After developing such a model, if an additional value of X is
then given without its accompanying value of y, the fitted model
can be used to make a prediction of the value of y.
·
Given a variable y and
a number of variables X1, ..., Xp that
may be related to y, linear regression analysis can be applied to
quantify the strength of the relationship between y and
the Xj, to assess which Xj may
have no relationship with y at all, and to identify which
subsets of the Xj contain redundant information
about y.
Assumptions for Linear
Regression Model:
The following are the major assumptions made by standard linear
regression models with standard estimation techniques.
·
Weak
exogeneity:. This essentially means
that the predictor variables x can be treated as fixed values,
rather than random variables. This means, for example, that the predictor
variables are assumed to be error-free, that is they are not contaminated with
measurement errors.
·
Linearity. This means that the mean of the response
variable is a linear combination of the parameters (regression
coefficients) and the predictor variables. Note that this assumption is much
less restrictive than it may at first seem. Because the predictor variables are
treated as fixed values, linearity is really only a restriction on the parameters.
·
Constant
variance: This means that
different response variables have the same variance in their errors,
regardless of the values of the predictor variables. In practice this
assumption is invalid if the response variables can vary over a wide scale.
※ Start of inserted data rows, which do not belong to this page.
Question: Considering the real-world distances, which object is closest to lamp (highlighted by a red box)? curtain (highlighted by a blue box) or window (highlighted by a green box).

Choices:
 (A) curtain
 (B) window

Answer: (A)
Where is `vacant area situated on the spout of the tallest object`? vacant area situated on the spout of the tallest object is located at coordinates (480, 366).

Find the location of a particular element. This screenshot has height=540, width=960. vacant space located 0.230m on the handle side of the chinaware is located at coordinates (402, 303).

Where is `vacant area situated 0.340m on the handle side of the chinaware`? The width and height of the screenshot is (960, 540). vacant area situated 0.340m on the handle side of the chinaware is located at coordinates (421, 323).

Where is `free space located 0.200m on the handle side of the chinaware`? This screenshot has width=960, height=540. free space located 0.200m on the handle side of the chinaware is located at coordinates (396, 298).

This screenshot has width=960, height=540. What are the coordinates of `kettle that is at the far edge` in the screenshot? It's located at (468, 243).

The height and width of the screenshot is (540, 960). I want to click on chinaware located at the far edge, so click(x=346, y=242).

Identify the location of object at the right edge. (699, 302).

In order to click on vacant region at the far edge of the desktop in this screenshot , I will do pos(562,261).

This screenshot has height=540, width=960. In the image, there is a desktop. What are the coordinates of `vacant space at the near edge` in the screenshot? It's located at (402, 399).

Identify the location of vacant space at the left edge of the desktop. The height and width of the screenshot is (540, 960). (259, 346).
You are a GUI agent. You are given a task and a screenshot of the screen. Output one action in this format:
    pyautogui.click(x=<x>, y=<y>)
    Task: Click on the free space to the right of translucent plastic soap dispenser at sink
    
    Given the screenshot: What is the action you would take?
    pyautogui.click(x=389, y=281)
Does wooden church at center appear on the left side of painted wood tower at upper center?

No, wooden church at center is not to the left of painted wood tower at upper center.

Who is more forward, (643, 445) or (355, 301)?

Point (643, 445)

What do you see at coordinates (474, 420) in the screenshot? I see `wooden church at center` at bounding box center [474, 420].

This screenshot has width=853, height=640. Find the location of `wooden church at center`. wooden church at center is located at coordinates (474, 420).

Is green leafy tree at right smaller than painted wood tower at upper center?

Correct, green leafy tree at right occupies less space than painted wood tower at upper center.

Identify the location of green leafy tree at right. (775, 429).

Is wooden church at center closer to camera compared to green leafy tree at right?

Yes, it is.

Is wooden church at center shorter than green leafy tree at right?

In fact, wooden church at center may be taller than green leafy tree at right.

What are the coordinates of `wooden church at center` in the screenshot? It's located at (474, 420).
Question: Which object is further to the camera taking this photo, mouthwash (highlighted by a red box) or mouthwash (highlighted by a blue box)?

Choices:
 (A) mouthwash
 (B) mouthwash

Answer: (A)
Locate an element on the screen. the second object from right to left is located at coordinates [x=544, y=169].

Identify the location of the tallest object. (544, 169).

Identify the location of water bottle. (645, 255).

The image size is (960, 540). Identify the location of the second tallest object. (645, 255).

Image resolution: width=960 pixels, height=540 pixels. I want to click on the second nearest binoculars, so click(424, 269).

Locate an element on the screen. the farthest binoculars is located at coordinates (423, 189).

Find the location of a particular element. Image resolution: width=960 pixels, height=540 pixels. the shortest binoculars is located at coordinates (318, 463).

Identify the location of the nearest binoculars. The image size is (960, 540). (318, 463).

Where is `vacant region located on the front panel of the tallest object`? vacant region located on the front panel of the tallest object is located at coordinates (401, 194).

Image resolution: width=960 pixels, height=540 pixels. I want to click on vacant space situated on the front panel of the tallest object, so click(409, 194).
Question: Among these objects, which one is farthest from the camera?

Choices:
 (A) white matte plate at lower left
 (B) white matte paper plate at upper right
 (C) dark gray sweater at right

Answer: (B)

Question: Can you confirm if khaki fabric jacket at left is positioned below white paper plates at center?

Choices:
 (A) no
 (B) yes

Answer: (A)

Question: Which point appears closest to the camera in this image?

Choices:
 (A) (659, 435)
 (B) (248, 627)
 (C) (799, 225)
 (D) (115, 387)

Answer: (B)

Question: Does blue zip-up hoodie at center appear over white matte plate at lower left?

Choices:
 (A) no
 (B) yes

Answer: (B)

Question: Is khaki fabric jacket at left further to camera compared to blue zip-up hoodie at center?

Typically, for example, a response variable whose mean is large will have a
greater variance than one whose mean is small. For example, a given person
whose income is predicted to be $100,000 may easily have an actual income of
$80,000 or $120,000 (a SD of around $20,000), while another person
with a predicted income of $10,000 is unlikely to have the same $20,000
standard deviation, which would imply their actual income would vary anywhere
between -$10,000 and $30,000.
·
Independence of errors. This assumes that the errors of
the response variables are uncorrelated with each other. Some methods are
capable of handling correlated errors, although they typically require
significantly more data unless some sort of regularization is used to
bias the model towards assuming uncorrelated errors.
Extensions of Linear Regression:
Simple Multiple
Regression:
The very simplest case of a single scalar predictor variable x and
a single scalar response variable y is known as simple
linear regression. The extension to multiple and/or vector -valued
predictor variables (denoted with a capital X) is known as multiple
linear regression. Nearly all real-world regression models involve multiple
predictors, and basic descriptions of linear regression are often phrased in
terms of the multiple regression model.
Hierarchical Linear
Model:
Hierarchical Linear Model (or multilevel regression)
organizes the data into a hierarchy of regressions, for example where A is
regressed on B, and B is regressed on C.
It is often used where the data have a natural hierarchical structure such as
in educational statistics, where students are nested in classrooms, classrooms
are nested in schools, and schools are nested in some administrative grouping,
such as a school district. The response variable might be a measure of student
achievement such as a test score, and different covariates would be collected
at the classroom, school, and school district levels.